While Ms. Varella, neighborhood activist, has a perfect right to ask questions regarding the General Plan and its relevance to today's traffic mess, she should not have veto power on development and traffic issues. She is not to be feared by city fathers or the city's professional staff.
Being involved in Pleasanton's city politics is a real challenge. To stay on top of any issue you need to read all the papers, attend as many meetings as your wife will let you, listen to as many viewpoints as humanly possible and then try to figure out who and what to believe.
What I really enjoy is some of the ironies that arise as an issue unfolds case in point is the Bernal Property Housing Initiative on the November 5th ballot. The backers of this initiative are Mayor Tom Pico, Councilwoman Kay Ayala and city commissioners Brian Arkin and Steve Brozosky. This foursome is not out to play golf but they do wish to knock a few balls around--one being senior rental apartments (city sponsored) and the other being multi-family rental apartments (also city sponsored), which could only possibly be located on our city-owned Bernal property.
A recent incident at the July Housing Commission meeting will give us a little insight into what this foursome is thinking. (It should be noted that Mr. Brozosky is now a Park and Recreation Commissioner, appointed by mayor Pico. Mr. Arkin is on the Planning Commission and is now the liaison to the Housing Commission, which gives him full voting power.)

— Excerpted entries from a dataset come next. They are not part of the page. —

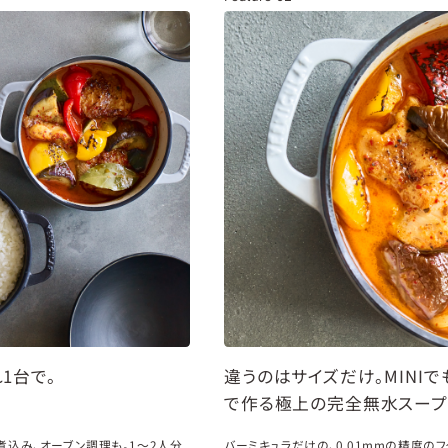
1台で。
違うのはサイズだけ。MINI
で作る極上の完全無水スープ
煮込み、オーブン調理も。1～2人分
バーミキュラだけの、0.01mmの精度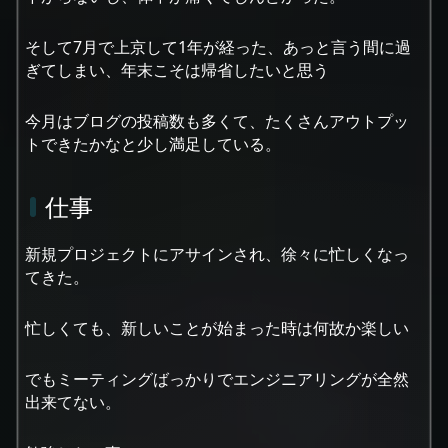
そして7月で上京して1年が経った、あっと言う間に過
ぎてしまい、年末こそは帰省したいと思う
今月はブログの投稿数も多くて、たくさんアウトプッ
トできたかなと少し満足している。
仕事
新規プロジェクトにアサインされ、徐々に忙しくなっ
てきた。
忙しくても、新しいことが始まった時は何故か楽しい
でもミーティングばっかりでエンジニアリングが全然
出来てない。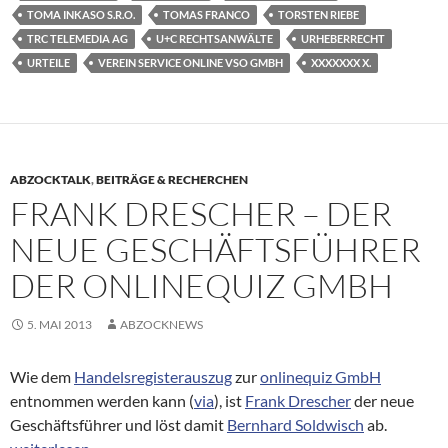
TOMA INKASO S.R.O.
TOMAS FRANCO
TORSTEN RIEBE
TRC TELEMEDIA AG
U+C RECHTSANWÄLTE
URHEBERRECHT
URTEILE
VEREIN SERVICE ONLINE VSO GMBH
XXXXXXX X.
ABZOCKTALK
,
BEITRÄGE & RECHERCHEN
FRANK DRESCHER – DER
NEUE GESCHÄFTSFÜHRER
DER ONLINEQUIZ GMBH
5. MAI 2013
ABZOCKNEWS
Wie dem
Handelsregisterauszug
zur
onlinequiz GmbH
entnommen werden kann (
via
), ist
Frank Drescher
der neue
Geschäftsführer und löst damit
Bernhard Soldwisch
ab.
Frank Drescher – der neue Geschäftsführer der onlinequiz Gmb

Steve Brozosky made a proposal to the Housing Commission that they should buy the 31/2-acre parcel of land north of the city corporation yard (called the Busch property.) He stated, "A real estate friend of mine could get the land for only $300,000 an acre it could be used for multi-family housing."
Now simple logic tells us that if our city already owns acreage of much better land and in a better location why in the world would we spend $1,000,000 to buy additional land? In economics 101 we all learned "that no money expended for something is usually the better investment."
Now in all fairness, Mr. Brozosky, if your November housing initiative passes, it only seems reasonable that you and your 3,000 NIMBY friends should anti-up $383.33 each to buy the 3 ½ acres of land for the city housing commission to use.
To spend the city's existing $10 million of in-lieu funds wisely, we need to build on existing owned land doesn't that make sense?